__WORK TO BE COMPLETED__:
Would you restate the listing word for word, with the images omitted?

(INFORMATION PROVIDED begins)

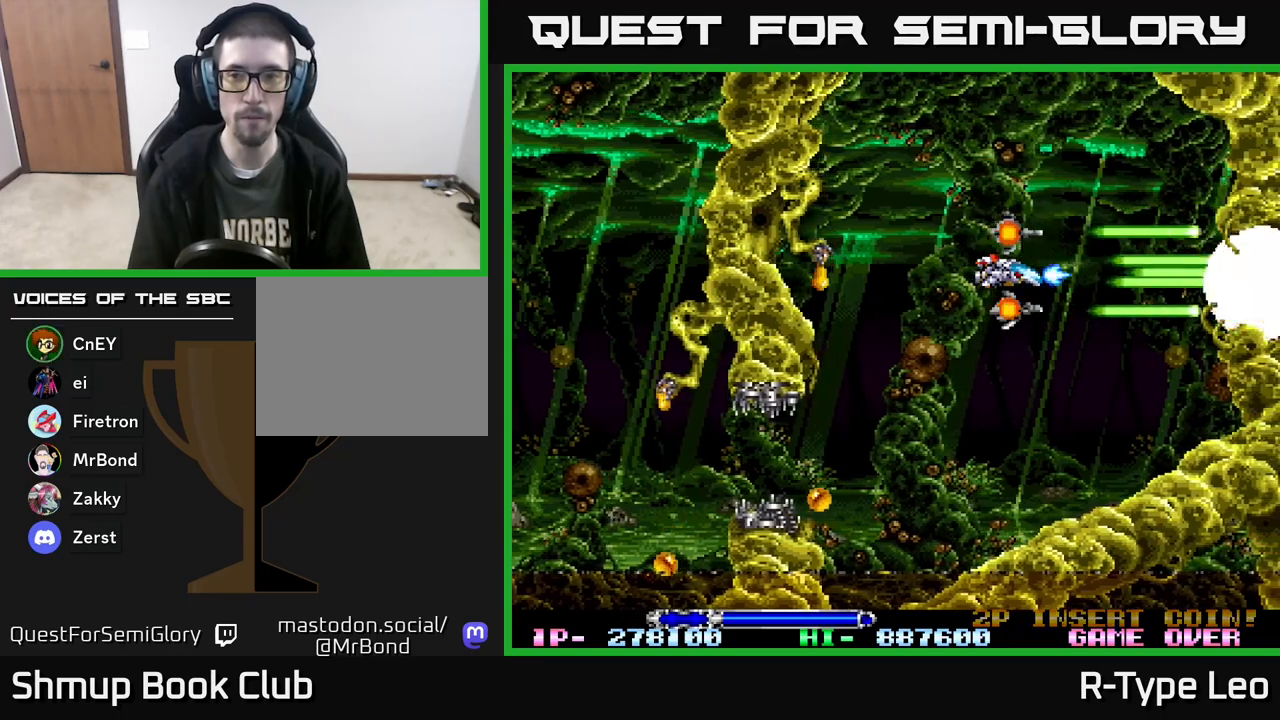
{"buttons": ["R2", "DPAD_LEFT"], "events": [[400, "DPAD_LEFT", "down"]]}
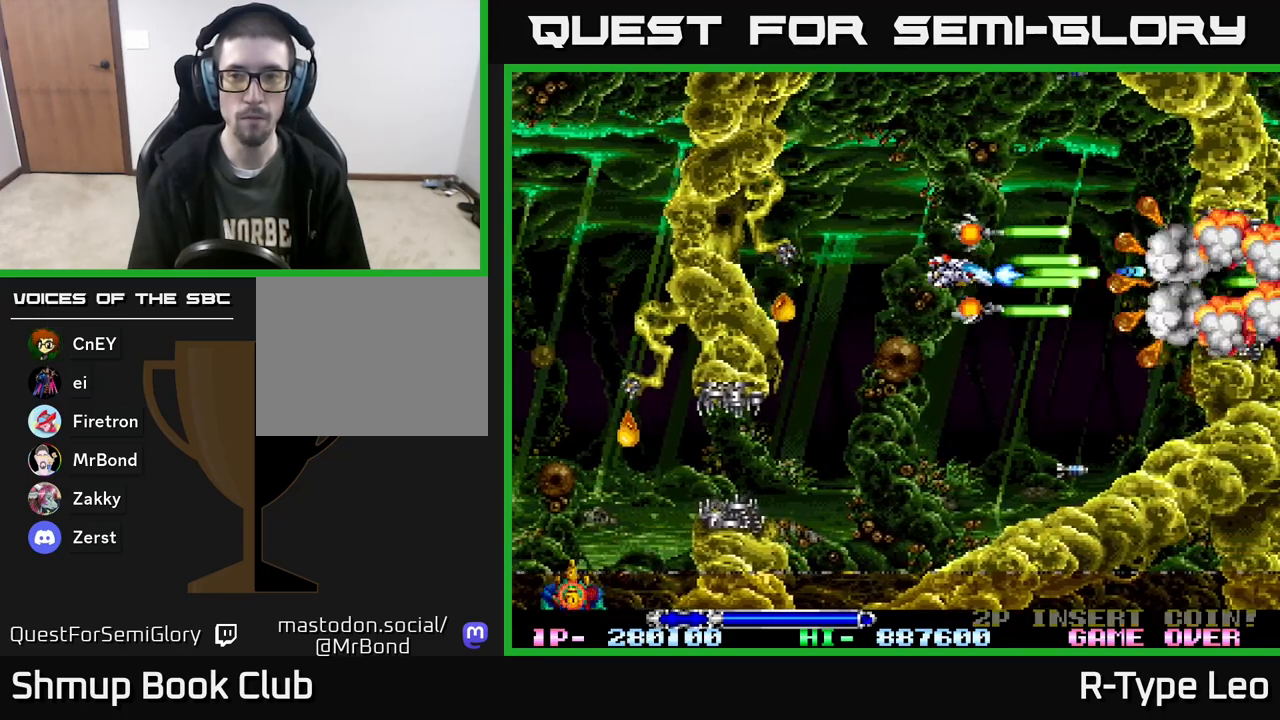
{"buttons": ["R2", "DPAD_LEFT"], "events": [[67, "DPAD_LEFT", "up"], [383, "DPAD_LEFT", "down"], [383, "DPAD_UP", "down"], [500, "DPAD_UP", "up"]]}
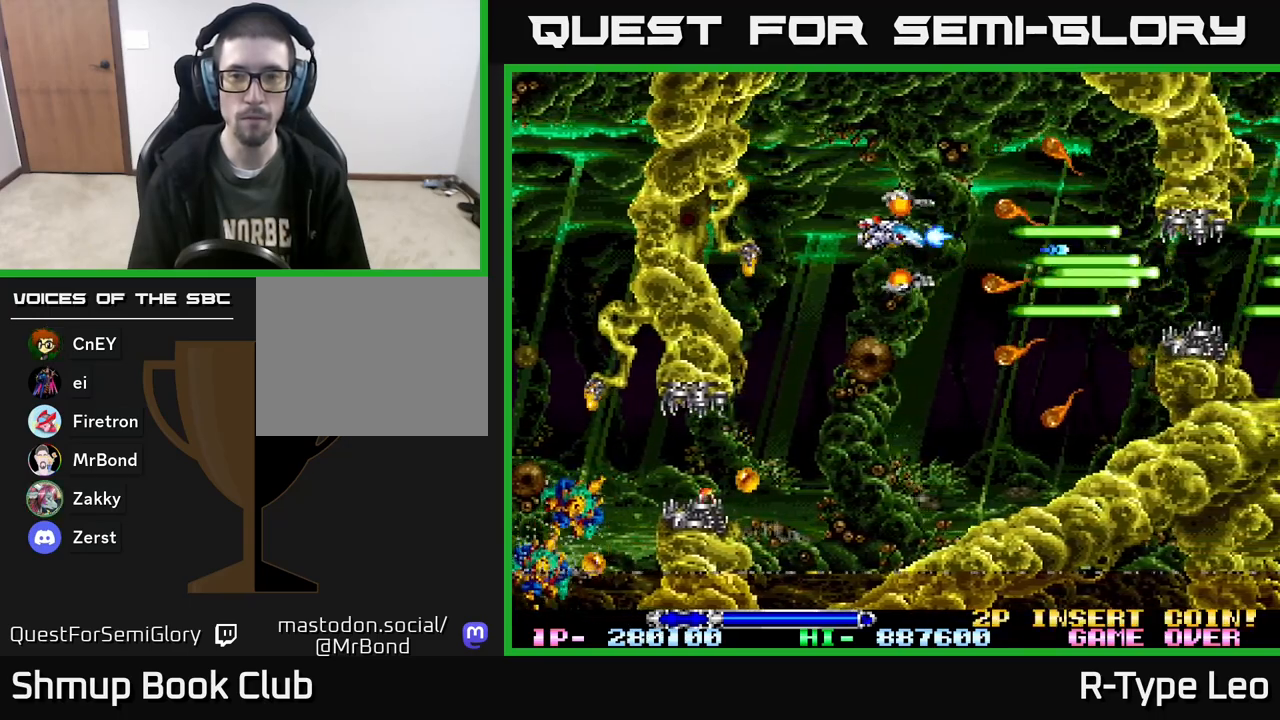
{"buttons": ["R2", "DPAD_RIGHT"], "events": [[33, "DPAD_LEFT", "up"], [367, "DPAD_RIGHT", "down"]]}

(INFORMATION PROVIDED ends)

__EXERCISE OUTPUT__:
{"buttons": ["R2", "DPAD_LEFT"], "events": [[400, "DPAD_LEFT", "down"]]}
{"buttons": ["R2", "DPAD_LEFT"], "events": [[67, "DPAD_LEFT", "up"], [383, "DPAD_LEFT", "down"], [383, "DPAD_UP", "down"], [500, "DPAD_UP", "up"]]}
{"buttons": ["R2", "DPAD_RIGHT"], "events": [[33, "DPAD_LEFT", "up"], [367, "DPAD_RIGHT", "down"]]}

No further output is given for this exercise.